Dernière mise à jour à 14h09 le 22/01
La décision du président sortant de la Gambie, Yahya Jammeh, de renoncer au pouvoir après une médiation régionale marque la fin de près de deux mois de crise politique dans ce petit pays enclavé dans le Sénégal.
Le président Jammeh a annoncé dans la nuit de vendredi à samedi qu'il acceptait de quitter le pouvoir et son pays, rapportent les médias locaux, citant la télévision publique gambienne. Arrivé au pouvoir le 22 juillet 1994 à l'issue d'un coup d'Etat, M. Jammeh a été battu lors de l'élection présidentielle du 1er décembre 2016 par le candidat de la coalition de l'opposition, Adama Barrow. Le lendemain, dans une déclaration à la télévision publique gambienne, il a reconnu sa défaite et appelé M. Barrow pour le féliciter en promettant de l'aider dans la transition.

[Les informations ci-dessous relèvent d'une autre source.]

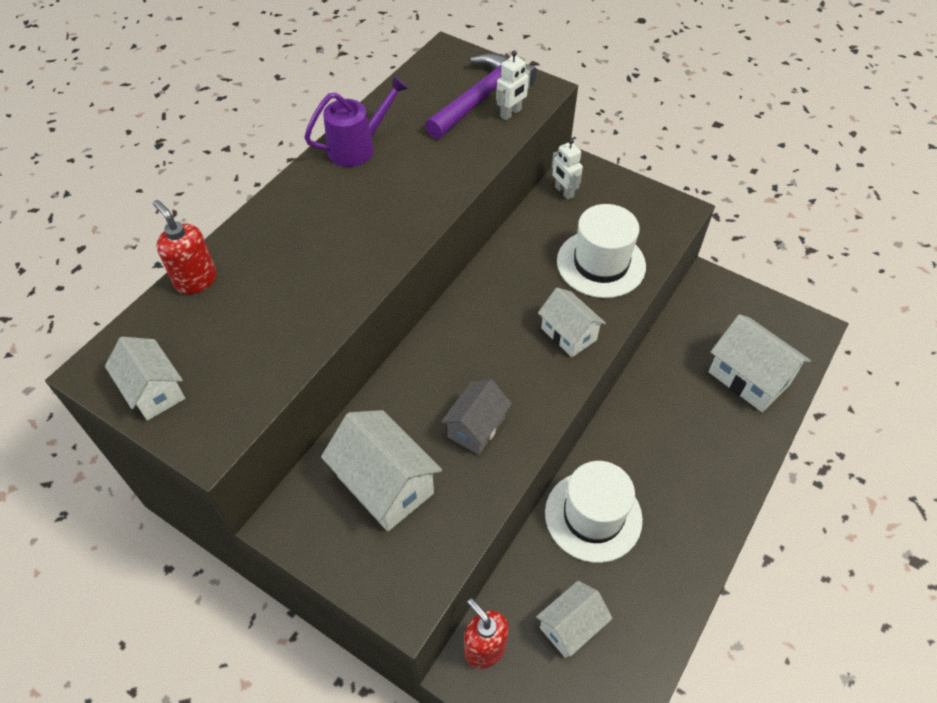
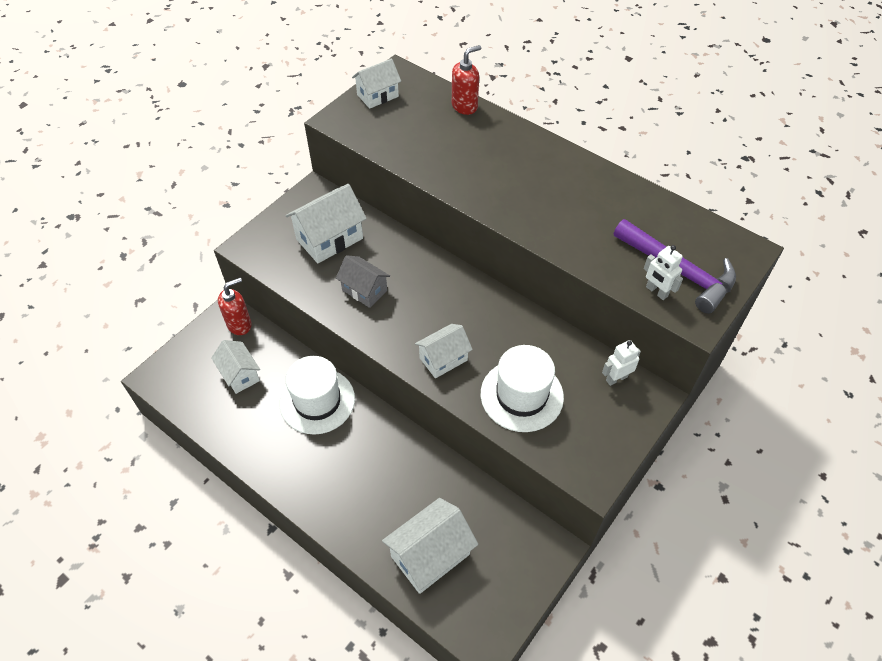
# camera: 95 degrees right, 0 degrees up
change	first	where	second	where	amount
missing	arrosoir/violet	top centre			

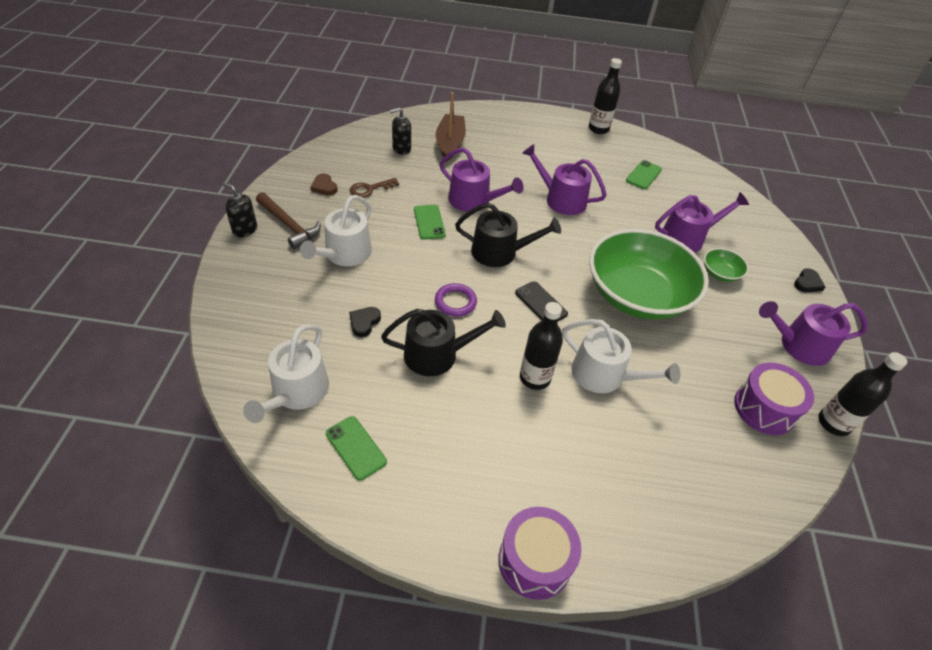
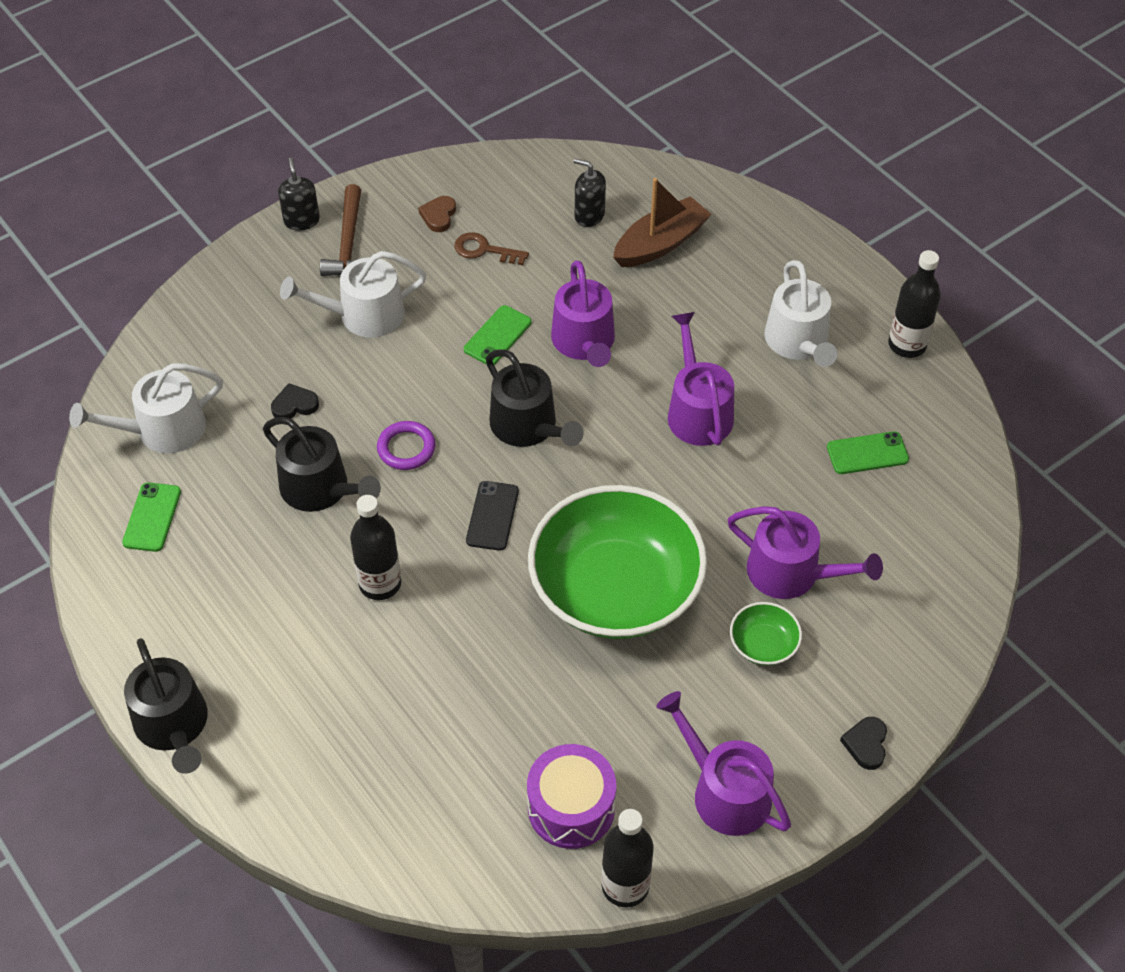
# camera: 50 degrees right, 5 degrees up
change	first	where	second	where	amount
exchanged	tambour/violet (no. 1 from left)	bottom centre	arrosoir/noir (no. 1 from left)	bottom left	
relocated	arrosoir/blanc (no. 3 from left)	centre		top right	
spun	cœur/noir (no. 2 from left)	middle right		bottom right	105 degrees clockwise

Toutefois, une semaine plus tard, le président Jammeh crée la surprise en rejetant les résultats, évoquant des irrégularités de la Commission électorale indépendante. Le pays s'enlise alors dans une crise post-électorale et la communauté internationale exige du président sortant qu'il quitte le pouvoir. Une mission des chefs d'Etat de la Communauté économique des Etats de l'Afrique de l'Ouest (CEDEAO), dirigée par le président du Nigeria Muhammadu Buhari, a effectué deux voyages en Gambie pour tenter de trouver une issue à la crise, sans succès.
Face à cette impasse, le Conseil de paix et de sécurité de l'Union africaine (UA), réuni la semaine dernière à Addis Abeba (Ethiopie), a annoncé qu"'à compter du 19 janvier, l'UA cessera de reconna?tre Yahya Jammeh comme étant le président légitime". Pendant ce temps, le président élu de la Gambie est accueilli au Sénégal à la demande de la présidente du Liberia, Ellen Johnson Sirleaf, présidente en exercice de la CEDEAO. En janvier, celui-ci a participé même au sommet Afrique-France à Bamako, où la crise gambienne est évoquée.

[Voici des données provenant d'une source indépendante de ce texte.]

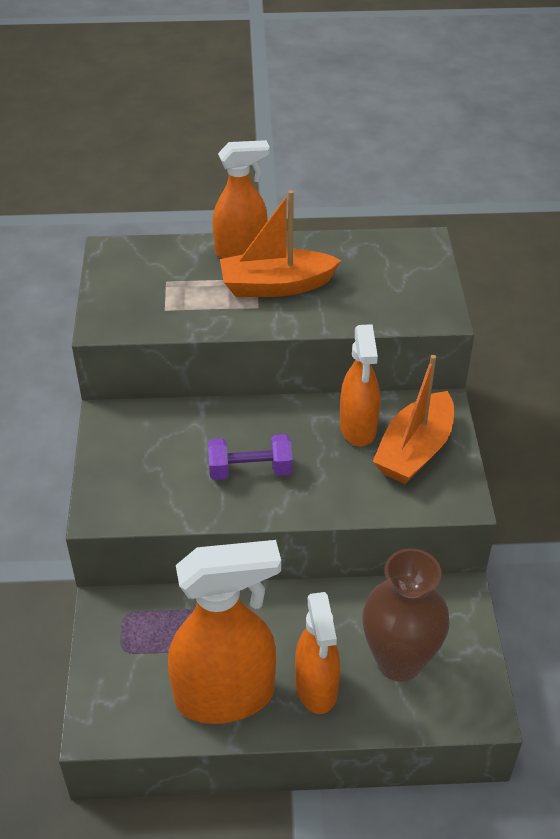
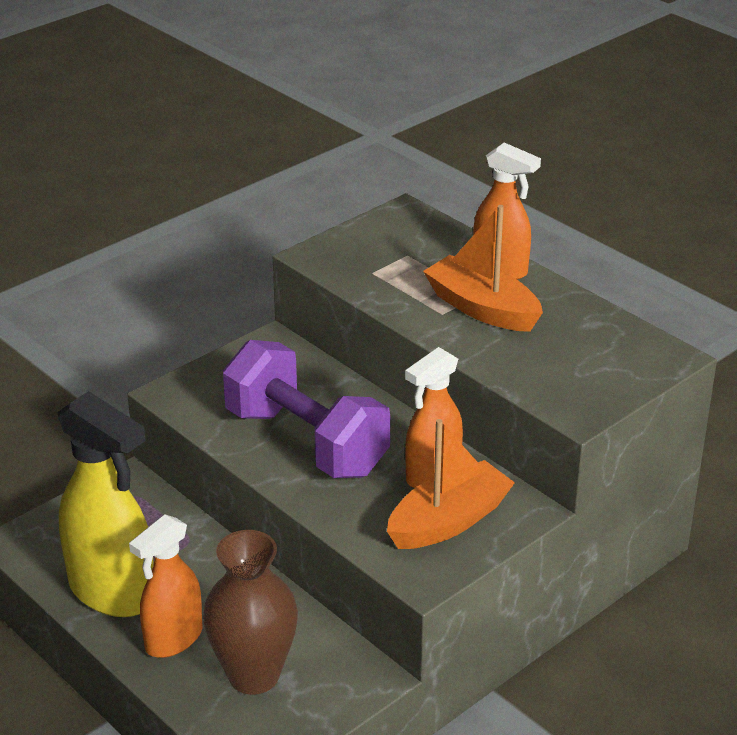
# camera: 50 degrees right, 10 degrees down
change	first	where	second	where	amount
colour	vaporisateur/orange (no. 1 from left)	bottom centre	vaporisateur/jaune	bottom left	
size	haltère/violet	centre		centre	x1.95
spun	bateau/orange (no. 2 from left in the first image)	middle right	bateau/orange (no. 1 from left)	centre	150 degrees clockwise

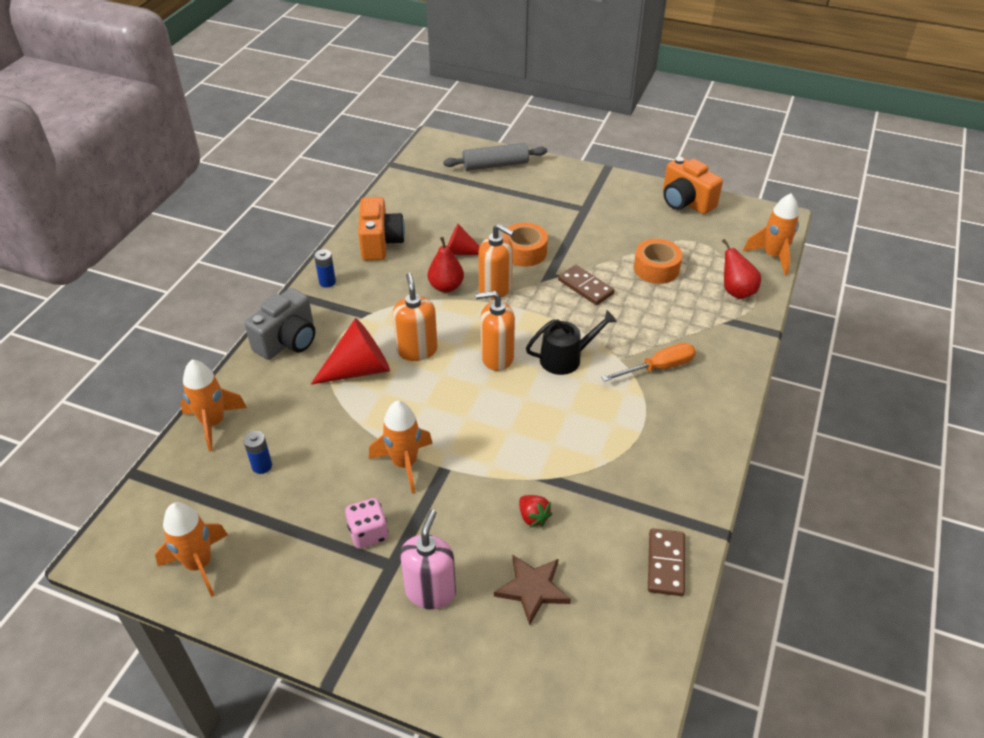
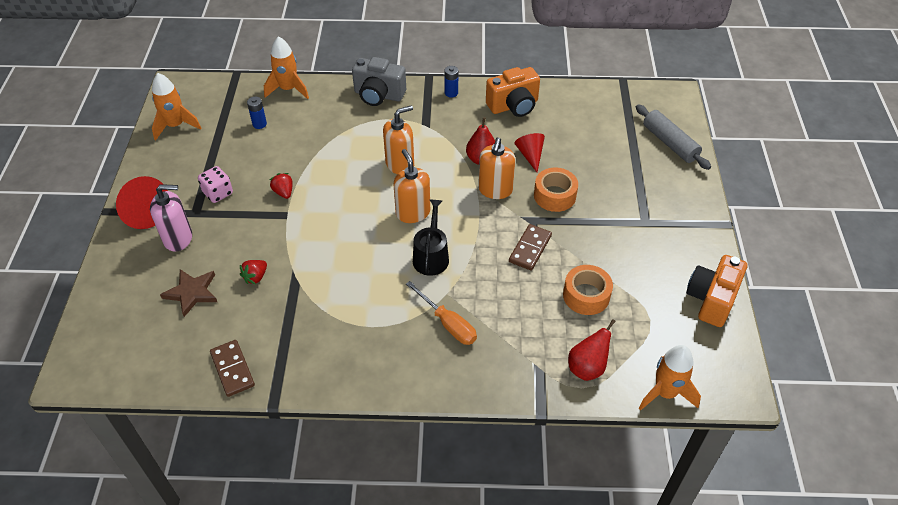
# camera: 70 degrees right, 5 degrees up
change	first	where	second	where	amount
relocated	cône/rouge (no. 1 from left)	centre		middle left	
exchanged	fusée/orange (no. 3 from left)	centre	fraise/rouge (no. 2 from left)	middle left	
spun	arrosoir/noir	centre		centre	135 degrees counterclockwise
spun	domino/marron (no. 2 from left in the first image)	bottom right	domino/marron (no. 1 from left)	bottom left	75 degrees clockwise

A l'approche de la fin du mandat du président Jammeh, plusieurs de ses ministres et ambassadeurs ont font défection pour se réfugier à l'étranger. Mais le président résistait à la pression de la communauté internationale et à la menace d'une intervention militaire, en décrétant l'état d'urgence et en faisant prolonger son mandat de trois mois par l'Assemblée nationale. De son c?té, la Cour suprême du pays, composée en majorité de juges étrangers, a reporté l'examen du recours fait par M. Jammeh contestant le résultat de l'élection jusqu'en mai.

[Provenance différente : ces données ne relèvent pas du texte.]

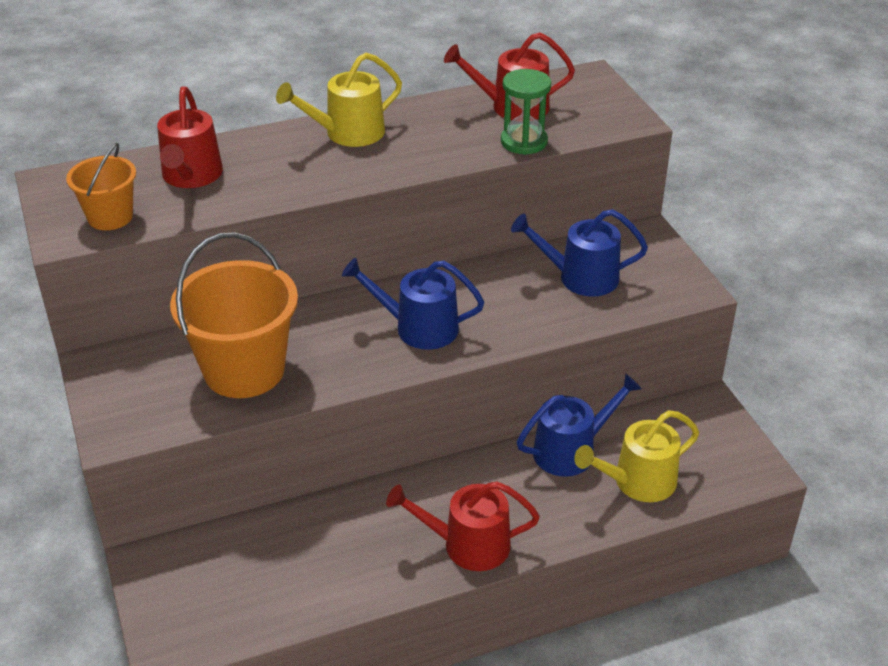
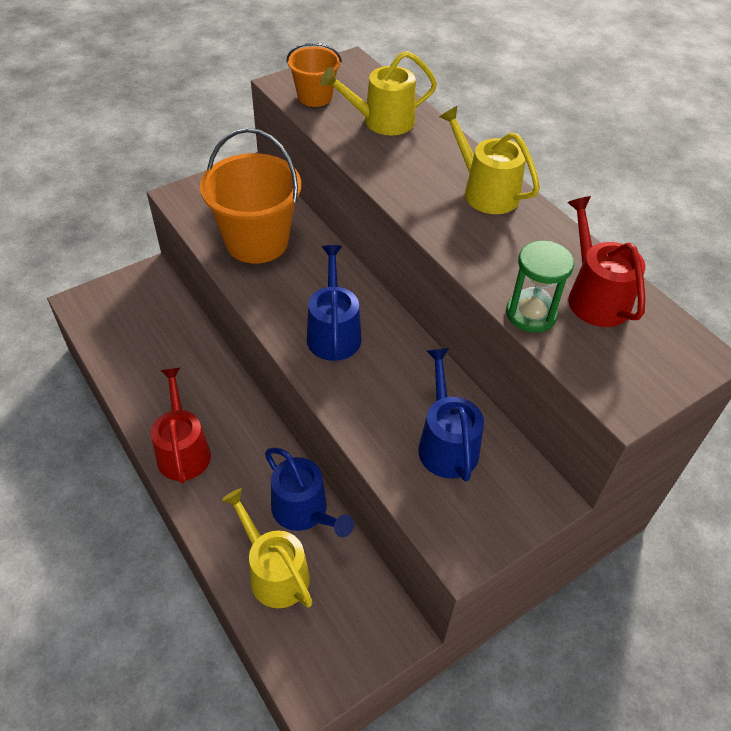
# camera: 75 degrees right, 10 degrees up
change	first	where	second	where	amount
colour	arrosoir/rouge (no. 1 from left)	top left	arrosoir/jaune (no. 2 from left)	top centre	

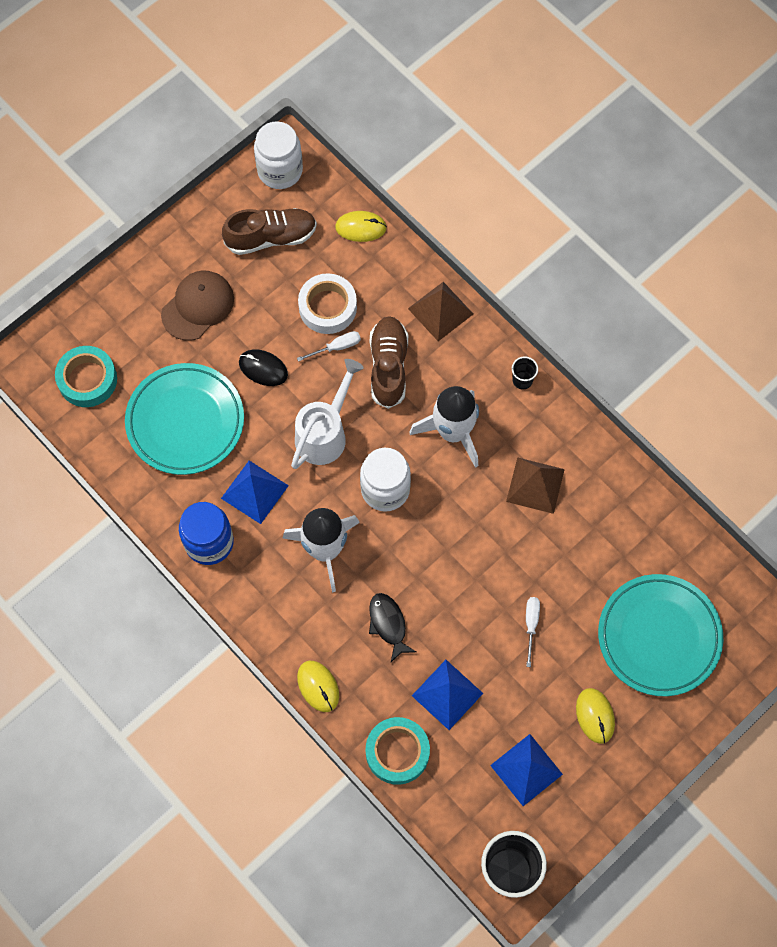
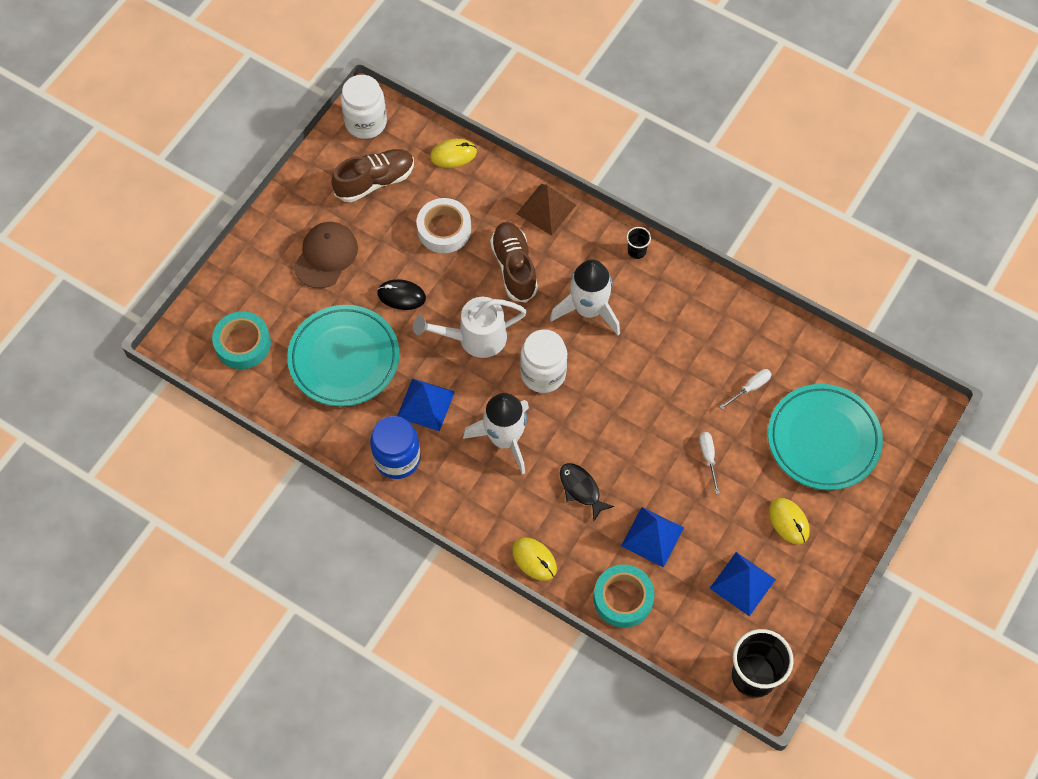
# camera: 15 degrees left, 5 degrees down
change	first	where	second	where	amount
spun	arrosoir/blanc	centre		centre	120 degrees counterclockwise
relocated	tournevis/blanc (no. 1 from left in the first image)	centre	tournevis/blanc (no. 2 from left)	middle right	
missing	pyramide/marron (no. 2 from left)	middle right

A la veille de la date d'investiture du président élu, le chef de l'Etat mauritanien Mohamed Ould Abdel Aziz a fait un déplacement en Gambie pour une médiation. Dans la nuit de mercredi à jeudi, le président mauritanien a rencontré le président élu Adama Barrow à Dakar, en compagnie du président sénégalais Macky Sall. Le même jour, mercredi, les forces de la CEDEAO ont annoncé une intervention imminente en Gambie pour déloger le président sortant, en cas d'échec de la médiation.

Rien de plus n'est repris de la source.